» **Lo que harás**:
1. Reproduce el pasaje del ensayo sobre la curiosidad que comienza con "Sucedió que, pasadas" y sigue hasta "un diagnóstico incompleto.".
2. Según el ensayo sobre la curiosidad, ¿con qué afirmación se llegó a disentir pasadas las horas?
======== Texto mostrado ========
La curiosidad nuestra de cada día (o "Literalmente un ensayo y no un ensayo literario")

Por Paloma Villagómez Ornelas

No ha sido por ausencia de inquietudes añejas —hasta ahora tengo tantas que no puedo recordar ninguna— que he decidido organizar las ideas en torno al asunto de la curiosidad. Dejaré que mis dudas eternas lleguen tarde, como siempre ocurre.
Sucedió que, pasadas las horas, llegué a disentir con la afirmación de la curiosidad como motor del ejercicio ensayístico. La inquietud que nos lleva a suspender el tiempo y construir una esfera parecida al mundo, en la que sólo quepa ese algo o alguien que someteremos a procesos de profundo discernimiento, puede que sí haya surgido de una actitud inquisidora. Pero considerar al acto de la escritura, a la mentada construcción estética de las ideas, como un paso consecuente operado por el ser llanamente curioso, me parece errado o, por lo menos, un diagnóstico incompleto.
======== Datos del conjunto ========
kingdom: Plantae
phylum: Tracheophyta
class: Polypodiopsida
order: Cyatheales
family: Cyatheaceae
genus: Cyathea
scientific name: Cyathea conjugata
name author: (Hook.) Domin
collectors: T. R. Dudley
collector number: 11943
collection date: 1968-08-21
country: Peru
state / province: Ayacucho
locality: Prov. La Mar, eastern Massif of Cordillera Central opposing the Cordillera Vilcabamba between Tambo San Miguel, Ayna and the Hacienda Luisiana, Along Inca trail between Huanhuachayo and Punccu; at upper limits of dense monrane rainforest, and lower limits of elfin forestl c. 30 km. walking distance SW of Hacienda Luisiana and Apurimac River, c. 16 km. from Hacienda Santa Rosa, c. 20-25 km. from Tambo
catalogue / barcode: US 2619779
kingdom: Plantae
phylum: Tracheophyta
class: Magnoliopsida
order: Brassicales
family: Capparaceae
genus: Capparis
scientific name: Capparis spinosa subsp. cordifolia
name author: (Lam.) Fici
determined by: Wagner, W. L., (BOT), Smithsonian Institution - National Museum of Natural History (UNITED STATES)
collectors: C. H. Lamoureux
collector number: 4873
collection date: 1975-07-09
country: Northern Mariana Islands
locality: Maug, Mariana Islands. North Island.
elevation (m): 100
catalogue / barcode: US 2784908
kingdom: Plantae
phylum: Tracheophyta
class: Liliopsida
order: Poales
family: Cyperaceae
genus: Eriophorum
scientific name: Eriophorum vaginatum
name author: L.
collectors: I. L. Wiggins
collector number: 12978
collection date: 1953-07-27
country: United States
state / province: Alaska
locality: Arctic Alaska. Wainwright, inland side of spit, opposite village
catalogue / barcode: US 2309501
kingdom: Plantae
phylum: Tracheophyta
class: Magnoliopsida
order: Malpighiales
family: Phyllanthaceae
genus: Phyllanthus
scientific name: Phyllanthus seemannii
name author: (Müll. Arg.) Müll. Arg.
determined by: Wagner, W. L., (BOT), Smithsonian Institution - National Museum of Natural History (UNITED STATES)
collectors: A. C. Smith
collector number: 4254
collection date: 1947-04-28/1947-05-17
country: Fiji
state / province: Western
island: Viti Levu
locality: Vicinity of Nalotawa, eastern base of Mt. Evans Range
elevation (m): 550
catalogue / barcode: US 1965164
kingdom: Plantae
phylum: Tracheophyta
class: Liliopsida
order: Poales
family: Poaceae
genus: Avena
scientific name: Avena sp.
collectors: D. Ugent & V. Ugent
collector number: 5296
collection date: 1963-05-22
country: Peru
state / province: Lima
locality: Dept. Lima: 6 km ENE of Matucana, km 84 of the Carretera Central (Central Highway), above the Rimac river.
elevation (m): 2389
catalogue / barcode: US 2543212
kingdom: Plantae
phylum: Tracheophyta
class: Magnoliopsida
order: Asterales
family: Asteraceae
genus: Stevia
========
» **Soluciones desarrolladas**:
1.
Sucedió que, pasadas las horas, llegué a disentir con la afirmación de la curiosidad como motor del ejercicio ensayístico. La inquietud que nos lleva a suspender el tiempo y construir una esfera parecida al mundo, en la que sólo quepa ese algo o alguien que someteremos a procesos de profundo discernimiento, puede que sí haya surgido de una actitud inquisidora. Pero considerar al acto de la escritura, a la mentada construcción estética de las ideas, como un paso consecuente operado por el ser llanamente curioso, me parece errado o, por lo menos, un diagnóstico incompleto.

2. Con la afirmación de la curiosidad como motor del ejercicio ensayístico.